Saved entries:
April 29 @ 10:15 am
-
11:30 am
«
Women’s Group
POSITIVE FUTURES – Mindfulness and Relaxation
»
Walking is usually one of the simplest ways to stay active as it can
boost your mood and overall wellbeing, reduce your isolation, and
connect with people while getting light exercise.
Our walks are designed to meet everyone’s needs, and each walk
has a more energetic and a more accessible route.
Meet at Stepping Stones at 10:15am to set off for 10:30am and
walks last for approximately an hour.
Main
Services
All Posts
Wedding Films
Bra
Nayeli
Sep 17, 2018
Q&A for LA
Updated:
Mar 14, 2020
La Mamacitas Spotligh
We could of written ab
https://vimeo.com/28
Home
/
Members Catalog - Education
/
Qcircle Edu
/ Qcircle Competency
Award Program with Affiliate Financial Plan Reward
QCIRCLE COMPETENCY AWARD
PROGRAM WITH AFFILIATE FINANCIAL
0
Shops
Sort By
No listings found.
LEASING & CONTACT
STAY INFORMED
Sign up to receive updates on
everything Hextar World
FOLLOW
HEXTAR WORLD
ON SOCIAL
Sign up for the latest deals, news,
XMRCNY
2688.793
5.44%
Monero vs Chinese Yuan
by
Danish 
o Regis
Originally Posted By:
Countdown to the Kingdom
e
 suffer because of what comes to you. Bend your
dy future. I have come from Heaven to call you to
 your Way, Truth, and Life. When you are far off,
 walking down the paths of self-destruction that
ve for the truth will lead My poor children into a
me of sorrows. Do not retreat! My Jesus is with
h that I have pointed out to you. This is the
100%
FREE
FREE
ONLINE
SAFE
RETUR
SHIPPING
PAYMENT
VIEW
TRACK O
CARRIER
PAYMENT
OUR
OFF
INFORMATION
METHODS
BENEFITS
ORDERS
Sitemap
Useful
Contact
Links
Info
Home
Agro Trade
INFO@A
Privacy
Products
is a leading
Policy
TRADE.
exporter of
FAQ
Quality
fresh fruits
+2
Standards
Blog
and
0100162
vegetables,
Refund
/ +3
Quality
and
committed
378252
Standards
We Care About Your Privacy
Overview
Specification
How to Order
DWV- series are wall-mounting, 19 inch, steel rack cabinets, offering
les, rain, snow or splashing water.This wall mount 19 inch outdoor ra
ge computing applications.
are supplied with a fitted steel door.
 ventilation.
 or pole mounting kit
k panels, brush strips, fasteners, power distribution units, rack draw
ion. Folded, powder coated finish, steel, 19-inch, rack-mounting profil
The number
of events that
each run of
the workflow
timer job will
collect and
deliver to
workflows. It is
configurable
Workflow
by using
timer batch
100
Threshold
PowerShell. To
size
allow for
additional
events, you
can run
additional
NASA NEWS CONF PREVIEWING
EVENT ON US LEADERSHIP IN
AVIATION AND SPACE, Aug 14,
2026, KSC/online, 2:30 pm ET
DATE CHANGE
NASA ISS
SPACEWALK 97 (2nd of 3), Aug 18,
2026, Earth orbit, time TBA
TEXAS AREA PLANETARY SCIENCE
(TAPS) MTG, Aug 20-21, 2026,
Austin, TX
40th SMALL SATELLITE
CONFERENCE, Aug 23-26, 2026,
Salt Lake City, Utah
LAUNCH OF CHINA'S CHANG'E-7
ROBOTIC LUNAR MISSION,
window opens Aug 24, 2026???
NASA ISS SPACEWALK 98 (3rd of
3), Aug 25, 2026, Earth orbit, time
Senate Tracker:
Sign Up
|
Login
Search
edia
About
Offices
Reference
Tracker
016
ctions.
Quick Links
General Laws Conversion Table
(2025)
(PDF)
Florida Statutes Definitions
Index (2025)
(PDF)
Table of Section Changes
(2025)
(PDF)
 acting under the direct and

> _ACTIVITY_
Now repeat the data exactly, keeping every line.

> _COMPLETED EXERCISE_
April 29 @ 10:15 am
-
11:30 am
«
Women’s Group
POSITIVE FUTURES – Mindfulness and Relaxation
»
Walking is usually one of the simplest ways to stay active as it can
boost your mood and overall wellbeing, reduce your isolation, and
connect with people while getting light exercise.
Our walks are designed to meet everyone’s needs, and each walk
has a more energetic and a more accessible route.
Meet at Stepping Stones at 10:15am to set off for 10:30am and
walks last for approximately an hour.
Main
Services
All Posts
Wedding Films
Bra
Nayeli
Sep 17, 2018
Q&A for LA
Updated:
Mar 14, 2020
La Mamacitas Spotligh
We could of written ab
https://vimeo.com/28
Home
/
Members Catalog - Education
/
Qcircle Edu
/ Qcircle Competency
Award Program with Affiliate Financial Plan Reward
QCIRCLE COMPETENCY AWARD
PROGRAM WITH AFFILIATE FINANCIAL
0
Shops
Sort By
No listings found.
LEASING & CONTACT
STAY INFORMED
Sign up to receive updates on
everything Hextar World
FOLLOW
HEXTAR WORLD
ON SOCIAL
Sign up for the latest deals, news,
XMRCNY
2688.793
5.44%
Monero vs Chinese Yuan
by
Danish 
o Regis
Originally Posted By:
Countdown to the Kingdom
e
 suffer because of what comes to you. Bend your
dy future. I have come from Heaven to call you to
 your Way, Truth, and Life. When you are far off,
 walking down the paths of self-destruction that
ve for the truth will lead My poor children into a
me of sorrows. Do not retreat! My Jesus is with
h that I have pointed out to you. This is the
100%
FREE
FREE
ONLINE
SAFE
RETUR
SHIPPING
PAYMENT
VIEW
TRACK O
CARRIER
PAYMENT
OUR
OFF
INFORMATION
METHODS
BENEFITS
ORDERS
Sitemap
Useful
Contact
Links
Info
Home
Agro Trade
INFO@A
Privacy
Products
is a leading
Policy
TRADE.
exporter of
FAQ
Quality
fresh fruits
+2
Standards
Blog
and
0100162
vegetables,
Refund
/ +3
Quality
and
committed
378252
Standards
We Care About Your Privacy
Overview
Specification
How to Order
DWV- series are wall-mounting, 19 inch, steel rack cabinets, offering
les, rain, snow or splashing water.This wall mount 19 inch outdoor ra
ge computing applications.
are supplied with a fitted steel door.
 ventilation.
 or pole mounting kit
k panels, brush strips, fasteners, power distribution units, rack draw
ion. Folded, powder coated finish, steel, 19-inch, rack-mounting profil
The number
of events that
each run of
the workflow
timer job will
collect and
deliver to
workflows. It is
configurable
Workflow
by using
timer batch
100
Threshold
PowerShell. To
size
allow for
additional
events, you
can run
additional
NASA NEWS CONF PREVIEWING
EVENT ON US LEADERSHIP IN
AVIATION AND SPACE, Aug 14,
2026, KSC/online, 2:30 pm ET
DATE CHANGE
NASA ISS
SPACEWALK 97 (2nd of 3), Aug 18,
2026, Earth orbit, time TBA
TEXAS AREA PLANETARY SCIENCE
(TAPS) MTG, Aug 20-21, 2026,
Austin, TX
40th SMALL SATELLITE
CONFERENCE, Aug 23-26, 2026,
Salt Lake City, Utah
LAUNCH OF CHINA'S CHANG'E-7
ROBOTIC LUNAR MISSION,
window opens Aug 24, 2026???
NASA ISS SPACEWALK 98 (3rd of
3), Aug 25, 2026, Earth orbit, time
Senate Tracker:
Sign Up
|
Login
Search
edia
About
Offices
Reference
Tracker
016
ctions.
Quick Links
General Laws Conversion Table
(2025)
(PDF)
Florida Statutes Definitions
Index (2025)
(PDF)
Table of Section Changes
(2025)
(PDF)
 acting under the direct and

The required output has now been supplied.